Нижняя губа квартермейстера задрожала. Казалось, он вот-вот снова зальется слезами, но в последний момент моряк все-таки отодвинул стул и поднялся на ноги. Поспешно запихнув груди обратно в блузу, Грейс взяла его за руку и повела по лестнице.

Комната наверху принадлежала Дарле, когда Пим бывал в городе, и все здесь напоминало ему о ней. И несмотря на то что Грейс сбросила с себя одежды за рекордное время, а также на тот факт, что большинство мужчин сочли бы ее тело намного соблазнительнее тела Дарлы, Пиму не было до нее никакого дела.

— Коли позволите, я сейчас раздену вас, сэр, — предложила женщина.

— Не могу. Извини, — помотал головой моряк.

— Пожалуйста, сэр.

— А тебе не насрать?

— Чарли побьет меня, ежели я оставлю вас неудовлетворенным.

Сдвинув брови, Пим покачал головой. Это скверное житье. Скверное для Грейс, скверным оно было и для Дарлы. Квартермейстер задумался, бил ли Чарли Файн Дарлу. Знай он наверняка, порешил бы Чарли голыми руками. Но он не хотел этого знать. Тем паче что теперь сие уже не важно. Сунув свою ручищу в карман, Пим шарил в нем, покуда не выудил соверен и пять гиней. Он отдал их стоящей перед ним обнаженной женщине и увидел, как глаза ее широко распахнулись.

— Соверен для Чарли Файна. А пять гиней оставь себе, — сказал ей моряк.

— Вы уверены, сэр? — засомневалась та.

Пират стиснул ее пальцы на золотой монете и поцеловал их.

— Может, в другой раз, — проронил он негромко.

Глаза Грейс наполнились слезами.
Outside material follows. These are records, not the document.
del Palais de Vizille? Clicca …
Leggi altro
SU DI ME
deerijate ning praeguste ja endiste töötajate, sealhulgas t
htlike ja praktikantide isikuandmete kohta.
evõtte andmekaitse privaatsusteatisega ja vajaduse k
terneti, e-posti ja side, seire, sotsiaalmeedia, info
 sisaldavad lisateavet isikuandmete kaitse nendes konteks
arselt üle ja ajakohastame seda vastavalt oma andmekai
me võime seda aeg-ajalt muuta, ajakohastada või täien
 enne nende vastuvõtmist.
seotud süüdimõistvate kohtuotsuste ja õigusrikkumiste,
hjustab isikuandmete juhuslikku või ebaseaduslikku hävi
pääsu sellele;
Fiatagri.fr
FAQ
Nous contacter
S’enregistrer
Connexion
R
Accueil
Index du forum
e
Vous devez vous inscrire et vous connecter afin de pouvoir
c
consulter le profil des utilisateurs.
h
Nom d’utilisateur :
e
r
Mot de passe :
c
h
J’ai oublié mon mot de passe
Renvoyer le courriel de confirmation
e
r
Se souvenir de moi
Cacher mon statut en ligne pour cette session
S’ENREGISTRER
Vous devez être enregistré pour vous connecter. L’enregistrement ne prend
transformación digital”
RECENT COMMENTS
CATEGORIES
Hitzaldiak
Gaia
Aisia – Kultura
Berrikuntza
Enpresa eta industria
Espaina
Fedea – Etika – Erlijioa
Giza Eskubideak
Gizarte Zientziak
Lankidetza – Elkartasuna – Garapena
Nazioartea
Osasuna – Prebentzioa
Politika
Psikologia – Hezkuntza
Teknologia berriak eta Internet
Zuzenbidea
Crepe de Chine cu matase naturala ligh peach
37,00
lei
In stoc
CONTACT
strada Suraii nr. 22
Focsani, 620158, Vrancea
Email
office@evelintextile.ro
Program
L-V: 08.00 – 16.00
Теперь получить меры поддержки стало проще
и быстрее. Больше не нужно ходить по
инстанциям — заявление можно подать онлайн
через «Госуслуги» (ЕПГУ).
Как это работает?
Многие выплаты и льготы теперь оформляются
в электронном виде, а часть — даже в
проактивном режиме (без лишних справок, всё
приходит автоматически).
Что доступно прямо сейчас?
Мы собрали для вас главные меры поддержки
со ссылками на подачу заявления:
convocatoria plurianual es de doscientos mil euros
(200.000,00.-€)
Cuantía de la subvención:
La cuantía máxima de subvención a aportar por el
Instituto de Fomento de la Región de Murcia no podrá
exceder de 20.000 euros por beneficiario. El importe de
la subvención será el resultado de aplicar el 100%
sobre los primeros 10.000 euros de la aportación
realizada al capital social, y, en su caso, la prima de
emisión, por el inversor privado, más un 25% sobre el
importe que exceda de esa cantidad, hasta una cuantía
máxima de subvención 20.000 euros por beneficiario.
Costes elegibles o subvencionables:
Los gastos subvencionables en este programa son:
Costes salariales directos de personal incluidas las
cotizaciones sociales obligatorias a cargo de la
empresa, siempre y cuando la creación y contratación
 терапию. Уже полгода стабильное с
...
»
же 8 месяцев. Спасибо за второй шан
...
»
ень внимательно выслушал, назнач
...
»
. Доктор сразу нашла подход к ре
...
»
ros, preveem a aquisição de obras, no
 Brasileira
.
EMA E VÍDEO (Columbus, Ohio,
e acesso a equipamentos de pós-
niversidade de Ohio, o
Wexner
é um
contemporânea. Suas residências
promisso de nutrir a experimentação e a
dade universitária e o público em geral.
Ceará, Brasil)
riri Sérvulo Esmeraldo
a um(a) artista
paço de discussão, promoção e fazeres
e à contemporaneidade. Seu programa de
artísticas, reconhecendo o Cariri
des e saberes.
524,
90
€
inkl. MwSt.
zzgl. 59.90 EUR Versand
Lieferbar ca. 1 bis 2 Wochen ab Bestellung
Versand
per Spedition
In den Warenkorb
Она встала на цыпочки, чтобы дотянуться до щеки мужчины, и поцеловала его, промолвив:

— Вы были для нее особенный. По-моему, она вас любивши.

Пим улыбнулся — впервые с момента, когда услыхал весть о смерти Дарлы. Но улыбнулся все равно горестно.

— Я никогда ее не забуду, — произнес он все так же тихо.

Теперь, стоя на немощеной дороге перед «Голубой лагуной», квартермейстер пытался решить, что же он хочет делать. Если б речь шла только о ночлеге, он бы забрался в одну из шлюпок, выспался и отправился на корабль завтра утром. Но вопрос стоял о том, что делать с оставшейся жизнью, и для этого ему требовалось знамение.

Вдали, на причале, двое его людей, матерясь в три этажа с прибором, пытались устроить пьяную дуэль, пустив для этого в ход самые нелепые орудия. Однорукий моряк, помахивавший трехногим табуретом, вроде бы брал верх над одноногим с живой курицей в руках, но было как-то трудно вообразить, что они могут причинить друг другу серьезные увечья. Табурет был слишком тяжел, чтобы однорукий мог как следует замахнуться, а курица, которую держал другой моряк, отчаянно рвалась у него из рук. Пим не мог не восхититься их решимостью, но не мог также не задуматься о том, что это говорит о качестве жизни, которую он ведет.